Our Battalion was prepared for the second tour of Vietnam from an equal number of Regular Army and National servicemen soldiers. During our tour of duty, we received reinforcements (Reo's) from 1ARU (1st Australian Reinforcement Unit). These soldiers replaced serving members, who were wounded, had served their time, or had made the supreme sacrifice. From where I was, ALL of us had equal standing. It mattered not whether these Diggers had trained and prepared for war from Holsworthy, were taken on board when we relieved 1RAR, came from 1ARU, or remained to join 7RAR. It has become apparent that some of our reinforcements felt inferior, did not know whom they replaced, the circumstances that created the vacancy that they filled, or were thrown into a tactical situation with no real training or induction. In Australia today, nobody would be able to commence work without some sort of an induction. In our time, if you had survived Canungra, you were considered to be a competent infantryman.
 
 In the nine years that I served, I was not aware of any adverse feelings toward Nashos or Reo's. Apart from a bit of friendly sledging (we could teach cricketers a thing or two), we were all part of ONE team.
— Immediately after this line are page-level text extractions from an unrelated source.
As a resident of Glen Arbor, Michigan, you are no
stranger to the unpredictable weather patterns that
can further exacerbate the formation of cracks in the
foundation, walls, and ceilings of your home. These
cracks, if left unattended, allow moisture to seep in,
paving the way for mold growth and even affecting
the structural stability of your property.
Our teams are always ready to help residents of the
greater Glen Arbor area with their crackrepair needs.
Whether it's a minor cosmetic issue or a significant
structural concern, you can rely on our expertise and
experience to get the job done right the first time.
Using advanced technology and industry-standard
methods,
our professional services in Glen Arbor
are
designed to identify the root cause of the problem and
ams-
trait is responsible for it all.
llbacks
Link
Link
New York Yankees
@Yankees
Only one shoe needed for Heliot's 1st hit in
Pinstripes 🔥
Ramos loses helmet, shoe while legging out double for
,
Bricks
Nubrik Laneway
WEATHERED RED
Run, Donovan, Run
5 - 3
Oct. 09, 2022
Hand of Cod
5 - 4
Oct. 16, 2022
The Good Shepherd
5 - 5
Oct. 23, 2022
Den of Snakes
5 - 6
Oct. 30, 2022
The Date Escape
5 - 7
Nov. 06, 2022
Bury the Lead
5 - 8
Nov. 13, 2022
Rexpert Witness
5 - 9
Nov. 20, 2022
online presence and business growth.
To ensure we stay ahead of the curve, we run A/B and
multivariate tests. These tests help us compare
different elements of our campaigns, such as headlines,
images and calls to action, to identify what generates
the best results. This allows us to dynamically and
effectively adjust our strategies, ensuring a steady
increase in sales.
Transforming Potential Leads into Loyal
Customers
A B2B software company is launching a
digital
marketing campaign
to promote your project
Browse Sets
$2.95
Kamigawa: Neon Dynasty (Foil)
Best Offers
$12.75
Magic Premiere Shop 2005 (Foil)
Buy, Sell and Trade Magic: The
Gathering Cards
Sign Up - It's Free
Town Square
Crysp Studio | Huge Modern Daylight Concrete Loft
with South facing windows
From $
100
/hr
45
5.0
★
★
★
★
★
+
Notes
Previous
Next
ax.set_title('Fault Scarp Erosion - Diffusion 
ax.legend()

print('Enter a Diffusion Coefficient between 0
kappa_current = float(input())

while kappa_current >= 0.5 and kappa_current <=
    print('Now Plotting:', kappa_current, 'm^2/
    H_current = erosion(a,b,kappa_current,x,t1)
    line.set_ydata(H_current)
A couple of association members have recently (via the Association website) expressed their feelings and impressions of when they joined 5RAR. Their comments are very much appreciated.
 
 All of us had a role in 5RAR, and everyone was dependent on others. There were cooks, storemen, clerks, hygiene reps, drivers, medics, and of course the backbone of the Army - the infantry soldier. There were Majors, Captains, junior officers, senior and junior NCOs, and the Diggers. There were officers with a lifetime commission, National Service officers, enlisted men with regular army 6 and 3 year sign-on periods, and National Servicemen. Some left the Army after their engagements expired, others extended their service. Once we had donned the baggy green skin and black feet, who could tell us apart? More importantly, who could have been considered to be the better soldier? I don't think any of us can answer that question.
 
 Nashos, Reo's and Regs' - hold your heads up high. We have achieved something that most others have not: We have served Australia - with pride and dignity.
 
 There is one sure way to find out whether your mate was a Nasho, Reo or Reg - ask him. You might not know otherwise.